- Task instructions: Collect every line below that contains the string "Kemer", matching case exactly.

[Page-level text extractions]
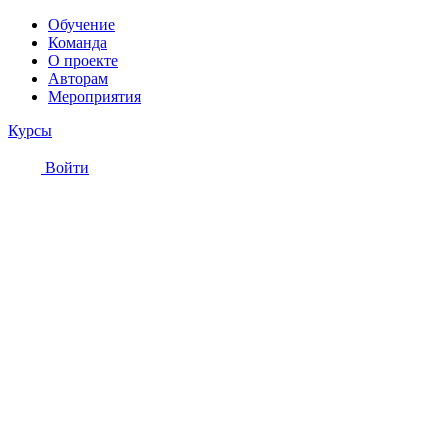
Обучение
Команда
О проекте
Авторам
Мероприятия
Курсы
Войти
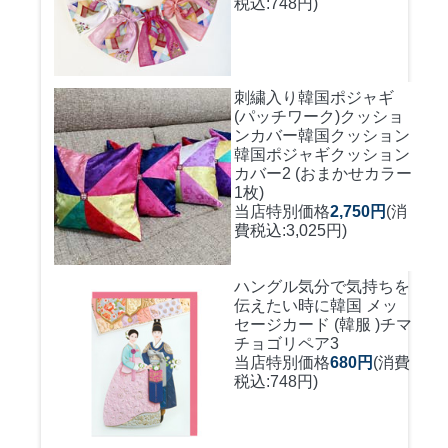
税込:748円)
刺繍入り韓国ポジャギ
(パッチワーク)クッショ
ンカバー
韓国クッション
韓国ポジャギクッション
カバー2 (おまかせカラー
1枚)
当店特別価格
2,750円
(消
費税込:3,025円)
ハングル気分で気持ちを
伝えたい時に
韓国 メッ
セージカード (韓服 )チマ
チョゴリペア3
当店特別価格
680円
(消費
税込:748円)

* * *

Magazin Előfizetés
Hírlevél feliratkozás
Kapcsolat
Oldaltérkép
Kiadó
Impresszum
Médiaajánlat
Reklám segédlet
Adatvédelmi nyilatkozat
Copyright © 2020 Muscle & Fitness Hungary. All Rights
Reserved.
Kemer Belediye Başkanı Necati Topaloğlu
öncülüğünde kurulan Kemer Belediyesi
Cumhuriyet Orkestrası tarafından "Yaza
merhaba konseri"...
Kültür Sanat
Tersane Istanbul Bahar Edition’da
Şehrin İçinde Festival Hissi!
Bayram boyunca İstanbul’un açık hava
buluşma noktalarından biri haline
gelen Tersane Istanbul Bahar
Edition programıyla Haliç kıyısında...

==

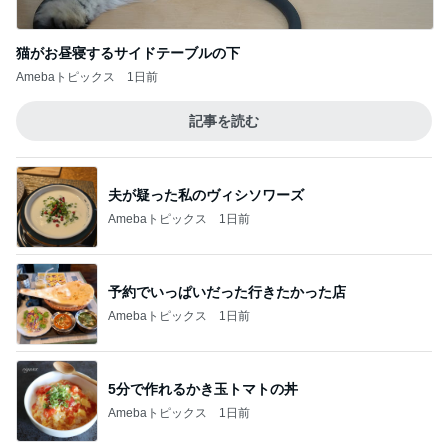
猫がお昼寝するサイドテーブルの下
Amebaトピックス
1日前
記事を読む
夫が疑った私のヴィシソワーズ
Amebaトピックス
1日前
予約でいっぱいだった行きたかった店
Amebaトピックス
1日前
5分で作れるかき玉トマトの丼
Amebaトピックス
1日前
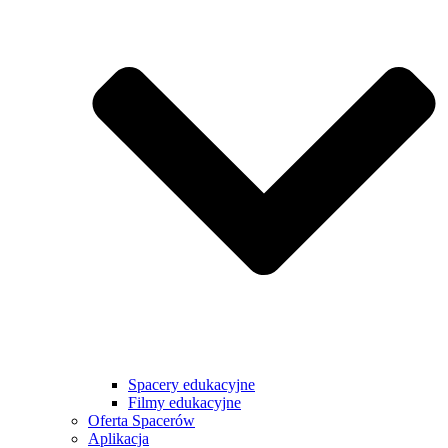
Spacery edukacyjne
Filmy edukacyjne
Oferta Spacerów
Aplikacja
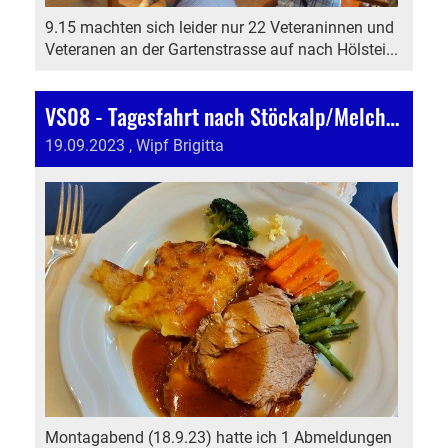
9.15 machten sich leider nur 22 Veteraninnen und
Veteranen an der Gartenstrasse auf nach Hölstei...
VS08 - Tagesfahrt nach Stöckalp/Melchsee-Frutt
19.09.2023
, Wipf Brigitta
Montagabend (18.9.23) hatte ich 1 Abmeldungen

- Response below:
Kemer Belediye Başkanı Necati Topaloğlu
öncülüğünde kurulan Kemer Belediyesi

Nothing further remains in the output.